(a) Gross receipts from transactions other than sales of tangible personal property (including transactions with the United States government) are attributed to this state if the income producing activity which gave rise to the receipts is performed wholly within this state. Also, gross receipts are attributed to this state, if, with respect to a particular item of income, the income producing activity is performed within and without this state but the greater proportion of the income producing activity is performed in this state, based on costs of performance. The term "income producing activity" applies to each separate item of income and means the transactions and activity directly engaged in by the taxpayer in the regular course of its trade or business for the ultimate purpose of obtaining gains or profit. Such activity does not include transactions and activities performed on behalf of a taxpayer, such as those conducted on its behalf by an independent contractor.

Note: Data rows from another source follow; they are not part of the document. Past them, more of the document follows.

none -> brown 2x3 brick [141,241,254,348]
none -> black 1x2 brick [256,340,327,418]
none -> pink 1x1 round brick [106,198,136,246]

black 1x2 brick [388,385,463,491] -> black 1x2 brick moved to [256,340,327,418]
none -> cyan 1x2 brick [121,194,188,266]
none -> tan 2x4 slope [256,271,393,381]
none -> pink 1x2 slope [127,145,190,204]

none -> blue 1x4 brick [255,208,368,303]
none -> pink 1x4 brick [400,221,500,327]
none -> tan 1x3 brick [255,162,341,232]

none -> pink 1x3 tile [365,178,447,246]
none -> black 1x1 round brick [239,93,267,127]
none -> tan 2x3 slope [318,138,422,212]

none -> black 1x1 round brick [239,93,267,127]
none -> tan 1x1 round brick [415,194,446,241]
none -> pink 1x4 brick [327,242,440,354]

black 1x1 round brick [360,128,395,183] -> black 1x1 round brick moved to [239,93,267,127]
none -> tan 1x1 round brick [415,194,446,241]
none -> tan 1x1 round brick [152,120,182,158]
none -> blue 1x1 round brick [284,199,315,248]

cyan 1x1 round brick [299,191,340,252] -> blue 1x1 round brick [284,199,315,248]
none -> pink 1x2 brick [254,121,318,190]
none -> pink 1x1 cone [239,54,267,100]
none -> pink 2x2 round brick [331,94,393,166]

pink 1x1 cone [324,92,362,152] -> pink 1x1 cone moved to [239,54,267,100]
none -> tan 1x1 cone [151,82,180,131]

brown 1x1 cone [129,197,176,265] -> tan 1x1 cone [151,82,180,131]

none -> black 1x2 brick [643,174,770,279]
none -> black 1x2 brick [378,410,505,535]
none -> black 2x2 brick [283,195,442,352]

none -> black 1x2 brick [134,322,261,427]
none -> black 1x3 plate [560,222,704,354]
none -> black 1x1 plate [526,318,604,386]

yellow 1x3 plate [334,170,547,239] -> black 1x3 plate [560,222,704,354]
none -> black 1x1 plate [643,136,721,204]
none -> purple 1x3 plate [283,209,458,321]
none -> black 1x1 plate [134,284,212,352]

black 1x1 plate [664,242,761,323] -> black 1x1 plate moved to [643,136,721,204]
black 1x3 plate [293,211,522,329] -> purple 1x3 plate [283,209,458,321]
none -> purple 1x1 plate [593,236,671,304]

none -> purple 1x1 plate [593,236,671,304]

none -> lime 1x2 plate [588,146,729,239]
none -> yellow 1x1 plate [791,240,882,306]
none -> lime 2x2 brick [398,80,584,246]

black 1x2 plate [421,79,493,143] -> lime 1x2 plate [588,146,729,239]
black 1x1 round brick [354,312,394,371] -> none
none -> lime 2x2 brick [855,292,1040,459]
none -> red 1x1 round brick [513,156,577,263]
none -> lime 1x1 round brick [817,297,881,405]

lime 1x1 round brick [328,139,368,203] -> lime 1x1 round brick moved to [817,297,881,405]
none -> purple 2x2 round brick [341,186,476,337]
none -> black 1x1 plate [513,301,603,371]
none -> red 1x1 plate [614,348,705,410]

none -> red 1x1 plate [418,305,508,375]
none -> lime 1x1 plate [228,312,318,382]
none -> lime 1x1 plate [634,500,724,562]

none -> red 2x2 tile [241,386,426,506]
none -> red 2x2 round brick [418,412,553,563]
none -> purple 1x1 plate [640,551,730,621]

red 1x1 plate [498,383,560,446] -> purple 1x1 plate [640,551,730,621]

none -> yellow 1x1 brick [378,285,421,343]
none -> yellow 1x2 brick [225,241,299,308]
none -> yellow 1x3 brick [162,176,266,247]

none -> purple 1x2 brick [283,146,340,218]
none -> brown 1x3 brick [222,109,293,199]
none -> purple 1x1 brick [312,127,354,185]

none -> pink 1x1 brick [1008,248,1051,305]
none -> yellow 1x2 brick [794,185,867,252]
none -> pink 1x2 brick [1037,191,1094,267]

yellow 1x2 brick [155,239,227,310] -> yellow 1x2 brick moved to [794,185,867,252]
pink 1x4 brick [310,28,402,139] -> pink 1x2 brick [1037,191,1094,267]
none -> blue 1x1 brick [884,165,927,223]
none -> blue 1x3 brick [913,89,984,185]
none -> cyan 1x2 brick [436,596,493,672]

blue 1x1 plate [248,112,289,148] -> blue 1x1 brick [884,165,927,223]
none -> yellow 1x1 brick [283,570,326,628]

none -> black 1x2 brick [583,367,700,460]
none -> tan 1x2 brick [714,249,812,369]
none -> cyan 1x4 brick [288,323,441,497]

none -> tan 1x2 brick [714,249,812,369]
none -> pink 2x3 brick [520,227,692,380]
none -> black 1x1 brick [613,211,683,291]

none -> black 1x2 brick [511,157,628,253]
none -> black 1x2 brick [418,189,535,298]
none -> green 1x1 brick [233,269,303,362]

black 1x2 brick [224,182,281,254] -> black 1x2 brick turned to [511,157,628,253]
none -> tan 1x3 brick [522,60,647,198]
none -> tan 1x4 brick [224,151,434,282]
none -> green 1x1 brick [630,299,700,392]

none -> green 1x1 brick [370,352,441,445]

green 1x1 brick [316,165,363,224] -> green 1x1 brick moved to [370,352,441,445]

Accordingly, income producing activity includes but is not limited to the following:
(1) The rendering of personal services by employees or the utilization of tangible and intangible property by the taxpayer in performing a service. (2) The sale, rental, leasing, licensing or other use of real property. (3) The rental, leasing, licensing or other use of tangible personal property. (4) The sale, licensing or other use of intangible personal property. The mere holding of intangible personal property is not, of itself, an income producing activity.
The term "costs of performance" means direct costs determined in a manner consistent with generally accepted accounting principles and in accordance with accepted conditions or practices in the trade or business of the taxpayer.